**WRITTEN INSTRUCTION:**
Render the lines below as a JSON list of strings, one string per line, omitting blank lines.
Start of DATASET ROWS
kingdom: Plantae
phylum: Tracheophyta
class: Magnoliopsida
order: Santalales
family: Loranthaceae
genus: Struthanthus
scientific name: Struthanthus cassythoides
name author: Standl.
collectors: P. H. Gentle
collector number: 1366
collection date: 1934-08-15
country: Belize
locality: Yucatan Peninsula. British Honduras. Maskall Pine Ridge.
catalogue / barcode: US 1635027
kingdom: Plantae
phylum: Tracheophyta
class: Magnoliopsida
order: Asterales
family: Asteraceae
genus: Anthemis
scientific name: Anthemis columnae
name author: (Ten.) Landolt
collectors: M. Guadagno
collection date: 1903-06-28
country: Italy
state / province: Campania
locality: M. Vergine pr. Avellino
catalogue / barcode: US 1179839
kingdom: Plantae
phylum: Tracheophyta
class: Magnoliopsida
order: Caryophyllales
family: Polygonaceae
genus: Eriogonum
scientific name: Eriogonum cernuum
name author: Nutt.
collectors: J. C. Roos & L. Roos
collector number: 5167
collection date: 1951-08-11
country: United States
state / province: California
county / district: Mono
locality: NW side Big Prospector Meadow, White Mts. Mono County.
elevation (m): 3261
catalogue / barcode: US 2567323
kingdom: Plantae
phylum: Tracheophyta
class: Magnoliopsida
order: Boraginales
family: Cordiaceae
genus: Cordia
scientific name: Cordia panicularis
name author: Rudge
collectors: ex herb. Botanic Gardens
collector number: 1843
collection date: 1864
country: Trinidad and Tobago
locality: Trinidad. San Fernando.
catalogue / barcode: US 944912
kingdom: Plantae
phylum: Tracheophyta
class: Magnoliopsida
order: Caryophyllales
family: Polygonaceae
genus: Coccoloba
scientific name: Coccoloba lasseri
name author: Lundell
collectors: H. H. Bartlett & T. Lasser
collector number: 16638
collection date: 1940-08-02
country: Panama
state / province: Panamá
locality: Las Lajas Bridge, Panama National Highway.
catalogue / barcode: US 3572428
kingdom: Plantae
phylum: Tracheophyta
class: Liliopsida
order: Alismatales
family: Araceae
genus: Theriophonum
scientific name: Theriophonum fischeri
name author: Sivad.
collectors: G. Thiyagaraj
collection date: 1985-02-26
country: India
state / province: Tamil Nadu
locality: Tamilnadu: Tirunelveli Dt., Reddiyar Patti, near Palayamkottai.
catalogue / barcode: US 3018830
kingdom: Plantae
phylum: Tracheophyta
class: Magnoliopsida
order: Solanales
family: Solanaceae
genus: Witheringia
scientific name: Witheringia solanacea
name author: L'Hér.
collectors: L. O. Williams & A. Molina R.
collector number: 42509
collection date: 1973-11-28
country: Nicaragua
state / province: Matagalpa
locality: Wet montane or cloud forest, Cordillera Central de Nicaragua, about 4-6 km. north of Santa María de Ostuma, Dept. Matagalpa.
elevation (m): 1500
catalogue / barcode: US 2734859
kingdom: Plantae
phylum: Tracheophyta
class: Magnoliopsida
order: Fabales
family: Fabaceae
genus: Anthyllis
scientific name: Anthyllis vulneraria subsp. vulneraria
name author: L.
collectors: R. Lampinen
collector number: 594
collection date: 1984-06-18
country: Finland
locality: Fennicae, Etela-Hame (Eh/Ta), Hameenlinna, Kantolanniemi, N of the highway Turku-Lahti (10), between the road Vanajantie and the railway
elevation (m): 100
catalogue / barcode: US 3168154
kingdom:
End of DATASET ROWS
**EXERCISE OUTPUT:**
[
  "kingdom: Plantae",
  "phylum: Tracheophyta",
  "class: Magnoliopsida",
  "order: Santalales",
  "family: Loranthaceae",
  "genus: Struthanthus",
  "scientific name: Struthanthus cassythoides",
  "name author: Standl.",
  "collectors: P. H. Gentle",
  "collector number: 1366",
  "collection date: 1934-08-15",
  "country: Belize",
  "locality: Yucatan Peninsula. British Honduras. Maskall Pine Ridge.",
  "catalogue / barcode: US 1635027",
  "kingdom: Plantae",
  "phylum: Tracheophyta",
  "class: Magnoliopsida",
  "order: Asterales",
  "family: Asteraceae",
  "genus: Anthemis",
  "scientific name: Anthemis columnae",
  "name author: (Ten.) Landolt",
  "collectors: M. Guadagno",
  "collection date: 1903-06-28",
  "country: Italy",
  "state / province: Campania",
  "locality: M. Vergine pr. Avellino",
  "catalogue / barcode: US 1179839",
  "kingdom: Plantae",
  "phylum: Tracheophyta",
  "class: Magnoliopsida",
  "order: Caryophyllales",
  "family: Polygonaceae",
  "genus: Eriogonum",
  "scientific name: Eriogonum cernuum",
  "name author: Nutt.",
  "collectors: J. C. Roos & L. Roos",
  "collector number: 5167",
  "collection date: 1951-08-11",
  "country: United States",
  "state / province: California",
  "county / district: Mono",
  "locality: NW side Big Prospector Meadow, White Mts. Mono County.",
  "elevation (m): 3261",
  "catalogue / barcode: US 2567323",
  "kingdom: Plantae",
  "phylum: Tracheophyta",
  "class: Magnoliopsida",
  "order: Boraginales",
  "family: Cordiaceae",
  "genus: Cordia",
  "scientific name: Cordia panicularis",
  "name author: Rudge",
  "collectors: ex herb. Botanic Gardens",
  "collector number: 1843",
  "collection date: 1864",
  "country: Trinidad and Tobago",
  "locality: Trinidad. San Fernando.",
  "catalogue / barcode: US 944912",
  "kingdom: Plantae",
  "phylum: Tracheophyta",
  "class: Magnoliopsida",
  "order: Caryophyllales",
  "family: Polygonaceae",
  "genus: Coccoloba",
  "scientific name: Coccoloba lasseri",
  "name author: Lundell",
  "collectors: H. H. Bartlett & T. Lasser",
  "collector number: 16638",
  "collection date: 1940-08-02",
  "country: Panama",
  "state / province: Panamá",
  "locality: Las Lajas Bridge, Panama National Highway.",
  "catalogue / barcode: US 3572428",
  "kingdom: Plantae",
  "phylum: Tracheophyta",
  "class: Liliopsida",
  "order: Alismatales",
  "family: Araceae",
  "genus: Theriophonum",
  "scientific name: Theriophonum fischeri",
  "name author: Sivad.",
  "collectors: G. Thiyagaraj",
  "collection date: 1985-02-26",
  "country: India",
  "state / province: Tamil Nadu",
  "locality: Tamilnadu: Tirunelveli Dt., Reddiyar Patti, near Palayamkottai.",
  "catalogue / barcode: US 3018830",
  "kingdom: Plantae",
  "phylum: Tracheophyta",
  "class: Magnoliopsida",
  "order: Solanales",
  "family: Solanaceae",
  "genus: Witheringia",
  "scientific name: Witheringia solanacea",
  "name author: L'Hér.",
  "collectors: L. O. Williams & A. Molina R.",
  "collector number: 42509",
  "collection date: 1973-11-28",
  "country: Nicaragua",
  "state / province: Matagalpa",
  "locality: Wet montane or cloud forest, Cordillera Central de Nicaragua, about 4-6 km. north of Santa María de Ostuma, Dept. Matagalpa.",
  "elevation (m): 1500",
  "catalogue / barcode: US 2734859",
  "kingdom: Plantae",
  "phylum: Tracheophyta",
  "class: Magnoliopsida",
  "order: Fabales",
  "family: Fabaceae",
  "genus: Anthyllis",
  "scientific name: Anthyllis vulneraria subsp. vulneraria",
  "name author: L.",
  "collectors: R. Lampinen",
  "collector number: 594",
  "collection date: 1984-06-18",
  "country: Finland",
  "locality: Fennicae, Etela-Hame (Eh/Ta), Hameenlinna, Kantolanniemi, N of the highway Turku-Lahti (10), between the road Vanajantie and the railway",
  "elevation (m): 100",
  "catalogue / barcode: US 3168154",
  "kingdom:"
]